Four Nittany Lions who are likely to play significant roles in 2021 — Jahan Dotson, Rasheed Walker, Tariq Castro-Fields, Jaquan Brisker – recently announced their decisions to return, which was not only likely wise for each of those respective players but, in each case, will also make things easier for their other returning teammates during what will be a pivotal year in State College.
Yes, Jayson Oweh and Pat Freiermuth are heading to the draft with eligibility still in the tank, but both of those moves were essentially givens. Lamont Wade’s path to a high-round pick isn’t as clear-cut, but the veteran safety had played more than 40 games for Penn State, earned his degree, and has a young son to think about. It didn’t make a lot of sense for him to take advantage of the NCAA’s bonus year of eligibility.
For both Brisker and Castro-Fields, it does. Brisker was a very different player at the end of this past season than he was at its outset – more confident, more efficient and more disruptive against the run and the pass. It wouldn’t have been a shock to see him as a mid-round selection had he come out this year, but one more season of building on that momentum as part of what should be a strong Penn State secondary will only help his stock and, in turn, give Penn State a clear starter at a position that isn’t brimming with depth.
Penn State has significantly more depth at corner, but Castro-Fields’ return was more than welcomed just the same. He was arguably the group’s most dynamic player entering the 2020 season but missed the majority of it with an undisclosed injury. Putting him on one side of the field and burgeoning star Joey Porter Jr. on the other, with Brisker patrolling the middle, will give the secondary a much different look and much more playmaking ability than it would have had if both decided not to return.
Walker, one of the highest-rated recruits on the current roster, was one of the steadier parts of an offensive line that wasn’t exactly steady for much of 2020. With Michal Menet and Will Fries departing and C.J. Thorpe in the transfer portal, Wallace’s experience will be a big part of a retooled line that, again, would have looked a lot different had he decided to leave early.

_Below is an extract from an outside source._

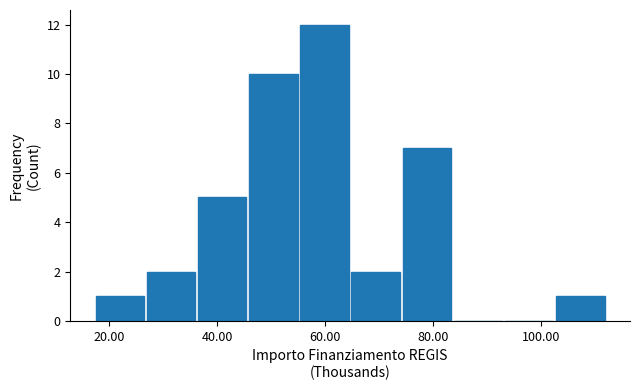

Which range on the x-axis has the tallest bar?

56 to 64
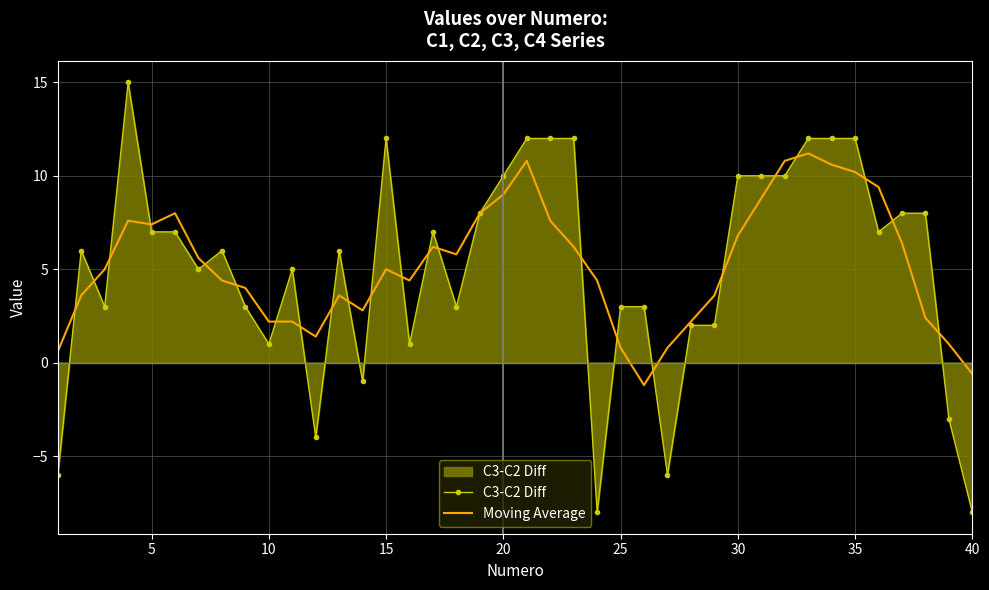

List the series in order of their peak value, highest first.

C3-C2 Diff, Moving Average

The headliner of the group, and the player who will have an opportunity to be the headliner of the entire team next fall, is Dotson, who put together a breakout season – 52 catches for a Big Ten-best 884 yards and nine total touchdowns via receiving or returning – that is impressive even when you don’t consider Penn State’s inconsistent quarterback play, and nearly stunning when that’s factored in. In one sense, his decision to return was as savvy as his route-running – this draft is already loaded with big-time receiver prospects. Dotson will be likely to go several picks earlier next year if he doesn’t play a snap before then, and another year of working hard to eliminate the remaining weaknesses in his game should serve him well.
All four players had individual decisions to make, and it is important to remember that all four might have made alternative decisions, of course, had they received different feedback from NFL evaluators. A commonality among all four, though, is a desire to put a better product on the field than what Penn State did in 2020, and that kind of thing, though impossible to quantify, can go a long way in determining a team’s success.

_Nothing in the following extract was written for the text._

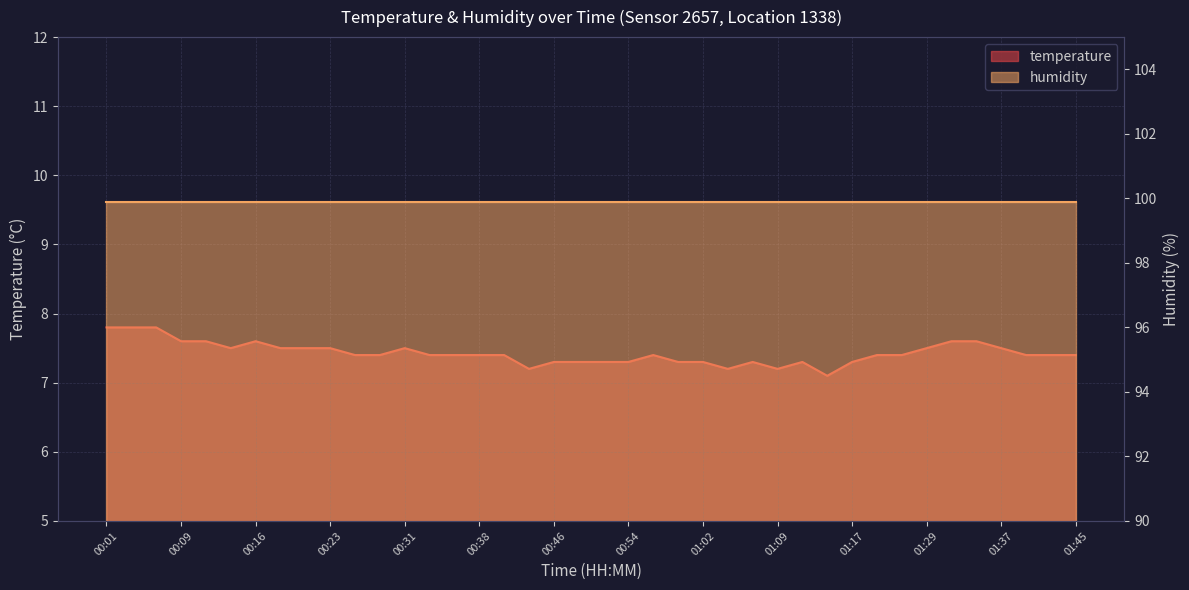

Which category has the lowest value across all series?

01:15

So, yes, four good players coming back should make Penn State a better team, all else equal, than those four players not coming back (#hardhittinganalysis). But those players will provide stability, at the very least, at four of the 22 starting positions. That stability will be extremely helpful as the Nittany Lions learn yet another new offensive system, and as a senior-deficient roster welcomes seven true freshmen and four incoming transfers to campus this month, with roughly a dozen more freshmen filing in later this year. The returnees will be expected not only to produce but also to show these new players the standard and pick up their slack.

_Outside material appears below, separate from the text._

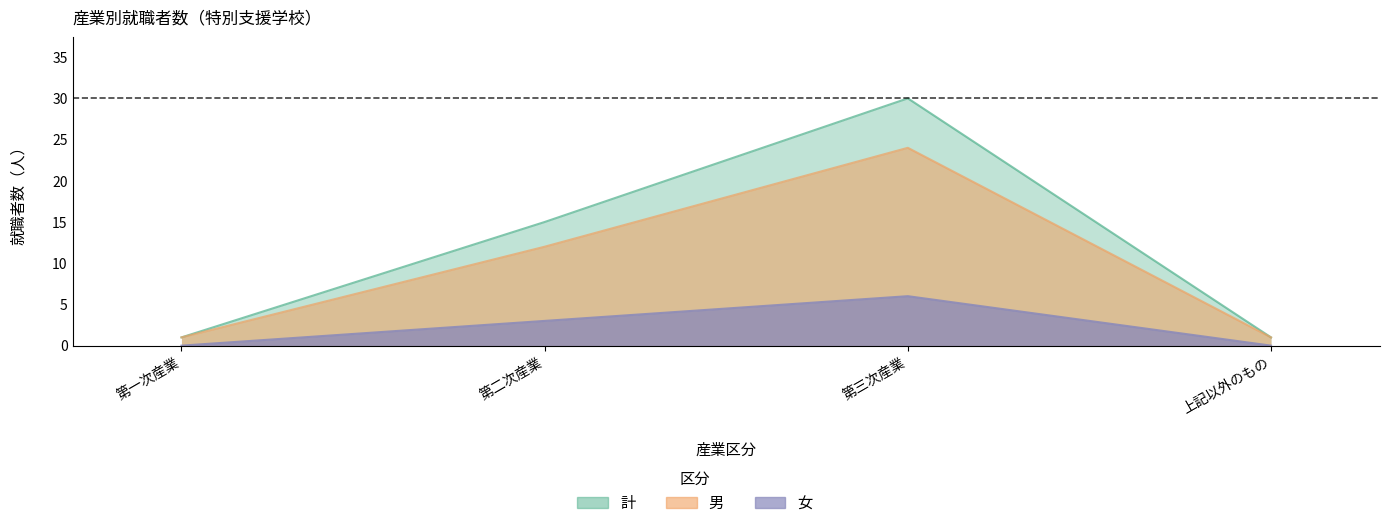

Is the value of 女 at 上記以外のもの greater than the value of 男 at 第三次産業?

No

There’s one more thing to consider. Even with a four-game winning streak to end the year, there remains a lot of mess to clean up from this past fall. Had one or two or all four of these returning players decided to leave, whatever their reasons might have been, it would have fed into the perception that the program is in turmoil instead of one that is ready to bounce back after a season that was an aberration. Dotson, Walker, Castro-Fields and Brisker are telling the rest of the college football world that it was the latter, not the former. And in a few months, they’ll have a chance to help prove it.